La proposta, avanzata per la prima volta dalla Provincia di Teramo nell’incontro di venerdì dall’assessore ai Lavori Pubblici Elicio Romandini (per Martinsicuro era presente il consigliere Massimo Vagnoni) ha trovato concordi sia il sindaco di San Benedetto Giovanni Gaspari (presente insieme all’assessore alla Viabilità Settimio Capriotti) che il presidente della Provincia di Ascoli Celani.

«Realizzare un ponte ciclopedonale ex novo ha dei costi altissimi, che al momento Comuni e Province avrebbero difficoltà a sostenere – ha spiegato il consigliere Vagnoni –  mentre la soluzione della pista ciclopedonale che costeggia il ponte stradale è senza dubbio più percorribile».

Sarebbe già stata presentata a tal proposito la variante al progetto del ponte, per l’ampliamento del tracciato riservato a pedoni e biciclette, mentre i Comuni di San Benedetto e Martinsicuro si sono già accordati per un primo sopralluogo sulle rispettive sponde del fiume insieme ai tecnici provinciali e comunali: «Bisognerà pensare a come realizzare il percorso ciclopedonale che raccordi il lungomare con il ponte sulla statale – ha proseguito Vagnoni –  facendo anche una prima stima dei costi da sostenere. Il passo successivo poi sarà quello di avviare un tavolo tecnico tra Comuni e Province per gettare le basi di un progetto condiviso da realizzare».
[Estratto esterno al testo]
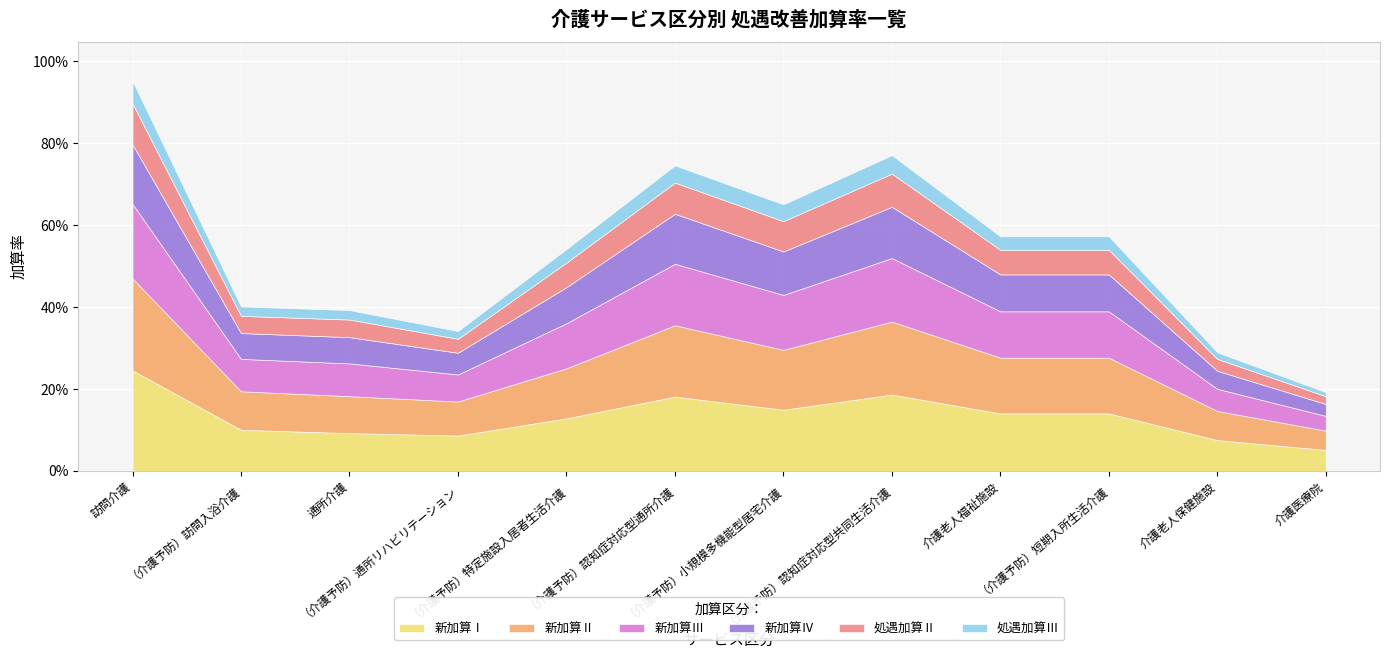

What is the sum of all 処遇加算Ⅲ values?

0.4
In pratica il lungomare abruzzese e quello marchigiano sarebbero collegati in un unico percorso che include anche un breve tragitto naturalistico sulle due sponde del Tronto.  Sulla tempistica di realizzazione, la pista ciclopedonale dovrebbe procedere di pari passo – e dunque anche portata a termine – in contemporanea con il ponte stradale. Non è escluso quindi  che già a partire dalla prossima estate 2011 si possano percorrere ininterrottamente sulle due ruote i 60 km di costa compresi tra Pedaso e Roseto. «Da parte del Comune di Martinsicuro – ha aggiunto il consigliere comunale – c’è un’assoluta determinazione a portare avanti e terminare il prima possibile quest’opera così attesa da ormai troppo tempo».

Con l’accantonamento del progetto del ponte di legno alla foce del Tronto però, va riconsiderata l’ipotesi della delocalizzazione del depuratore di Martinsicuro. In base a quanto era stato detto in precedenza infatti, le due opere si sarebbero dovute compiere pressochè in contemporanea, poiché il ponte avrebbe fatto da supporto e copertura ai tubi dei liquami che da Martinsicuro sarebbero dovuti confluire nell’impianto sambenedettese.

«L’amministrazione comunale non abbandona l’idea di delocalizzare il depuratore – ha spiegato Vagnoni – ma la strada da percorrere è ancora piuttosto lunga, sia per i costi elevati dell’operazione che per il coinvolgimento di diversi attori, tra cui i due Ato di Teramo e Ascoli».

E sul fronte abruzzese l’Ato di Teramo sarà un interlocutore anche per la realizzazione del percorso sul lungofiume, che per forza di cose dovrà costeggiare il depuratore nel primo tratto dal lungomare nord di Martinsicuro verso l’interno, necessitando quindi delle relative autorizzazioni da parte dell’ente.